▶ WHAT YOU ARE ASKED TO DO
Count the lines below that hold the string "Arzheim". Give only that number.

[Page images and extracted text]
+-------+

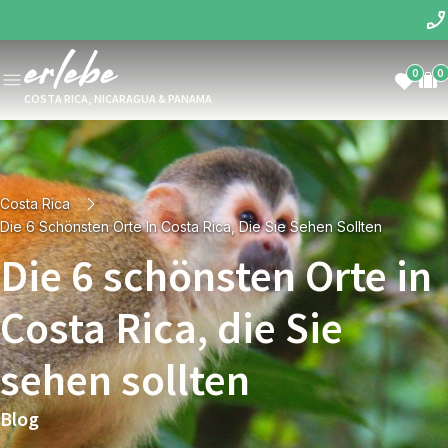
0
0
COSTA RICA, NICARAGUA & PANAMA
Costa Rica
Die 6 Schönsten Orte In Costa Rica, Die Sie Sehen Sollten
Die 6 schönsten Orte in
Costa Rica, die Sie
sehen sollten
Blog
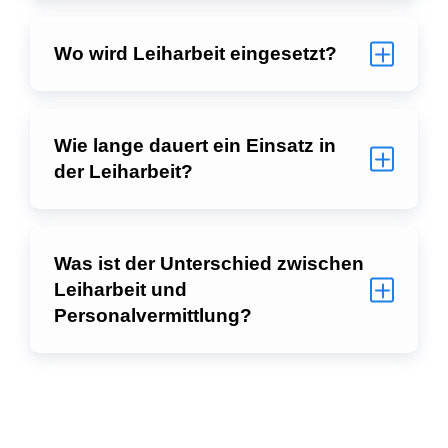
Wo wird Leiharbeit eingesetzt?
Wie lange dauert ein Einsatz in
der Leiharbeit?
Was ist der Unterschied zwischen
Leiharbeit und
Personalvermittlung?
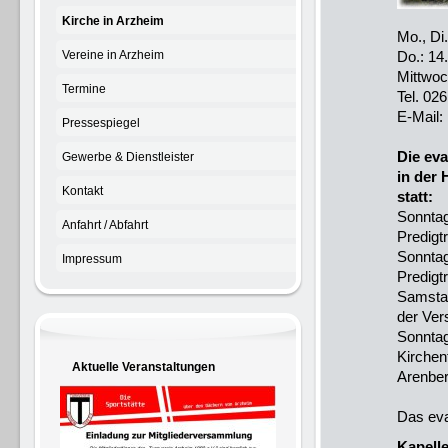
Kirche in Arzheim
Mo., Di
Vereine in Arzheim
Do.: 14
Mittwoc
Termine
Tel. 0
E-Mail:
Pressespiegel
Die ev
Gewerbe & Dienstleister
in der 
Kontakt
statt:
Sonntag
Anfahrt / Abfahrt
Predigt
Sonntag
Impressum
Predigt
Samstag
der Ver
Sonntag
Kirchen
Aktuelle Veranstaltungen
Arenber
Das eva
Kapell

+-------+

▶ RESULT
2